One of the more egregious aspects of this years Budget is the increase in the discretionary powers of the taxman and the changes in the tax law made with retrospective effect. The government has sought to clothe these changes in the garb of clarifications and rationalisation and simplification of administrative and compliance procedures. The courts have had mixed views on the subject. While there are enough rulings allowing retrospective amendments, there have also been a few against this practice in 1985, a five-judge Supreme Court bench, including the then Chief Justice YV Chandrachud and Justice PN Bhagwati, ruled against retrospective changes which had a tax impact.
The best example of how sweeping the taxmans powers have become is the amendment, under the rationalisation sub-head, to Section 271(1) that deals with penalties. For instance, if the taxman disallows marketing expenses of Rs 50 crore, the assessee will in the ordinary course pay the tax and interest due on the sum. If, however, it is considered a case of wilful misrepresentation, the assessee can also be liable for penalties of 100-300 per cent. Under the current law, the taxman has to record his reason for believing there this is wilful misrepresentation before penalties can be levied a detailed statement on the reasons has to stand up to scrutiny, including in court. What is now proposed is that the assessment order which disallows the expenses and asks for extra tax is deemed to be enough, and the taxman can decide if you have to pay a 100-300 per cent penalty or not. The assessee can still challenge the order, but the payment of penalty will have to be upfront. What is worse, this amendment goes all the way back to April 1, 1989. It is not difficult to imagine the scope for harassment if, each time the taxman adds back expenses into an assessment, he automatically has the power to penalise taxpayers.
Section 115JB, which deals with the minimum alternate tax (MAT), has similarly been clarified with effect from 2001 (when MAT was first brought in), to include deferred taxes. Tax experts say that one should expect IT/ITeS firms, who have so far not been paying taxes but report deferred taxes as part of their US GAAP requirements, to get notices under this amended section. There is also what is come to be called the Vodafone clarification Section 201 on deducting tax at source has been amended from June 1, 2002, to strengthen the taxmans case against Vodafone for not deducting tax on the payments it made when it bought Hutchisons stake in the Indian company.

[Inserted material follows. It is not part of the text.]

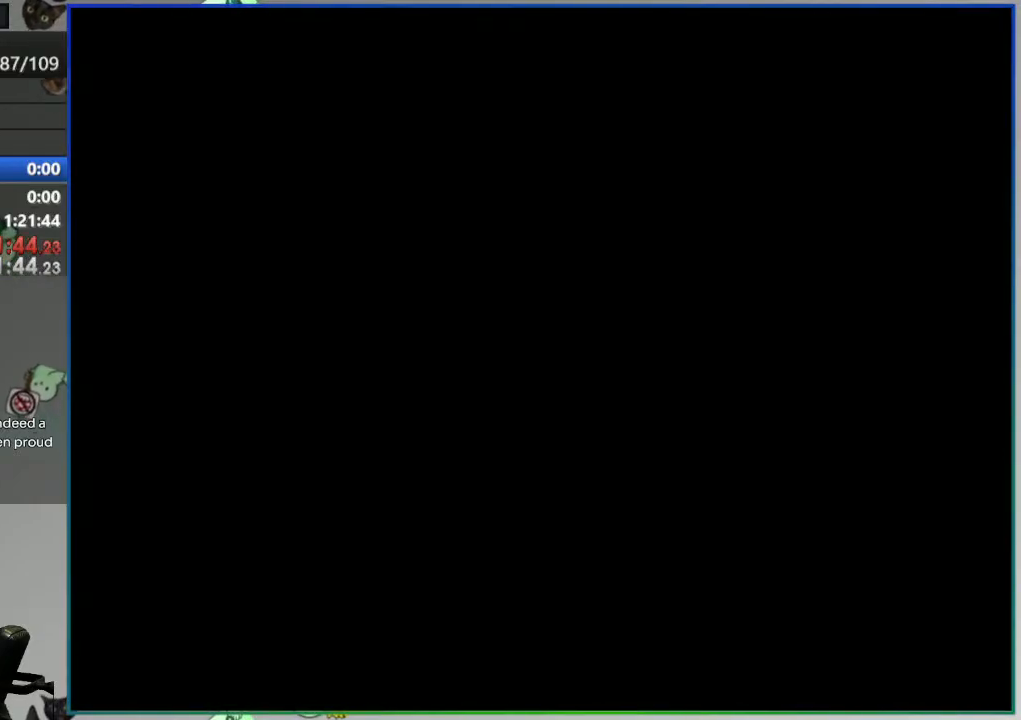
{"buttons": ["Y"], "events": [[17, "Y", "down"]]}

Even more curious is the amendment made to Section 80-IB(9), though this does not fall in the category of retrospective amendments. This deals with the 100 per cent tax deduction of profits from commercial production or refining of mineral oil. Currently, this includes petroleum and natural gas production, but both now stand excluded from the section. So, petroleum and natural gas will be classified as mineral oils in other places but not in 80-IB(9), which affects their taxation. As the Budgets explanatory memorandum puts it, For the purpose of this section, the term mineral oil does not include petroleum and natural gas, unlike in other sections of the Act. An interesting aside is that there is no mention of this in the Finance Bill itself, though the explanatory memorandum is supposed to explain the provisions in the Bill. Given the governments predilection to clarify/amend laws to the disadvantage of taxpayers, and to do so with retrospective effect, the courts need to take a fresh and comprehensive look at the legal validity of this practice.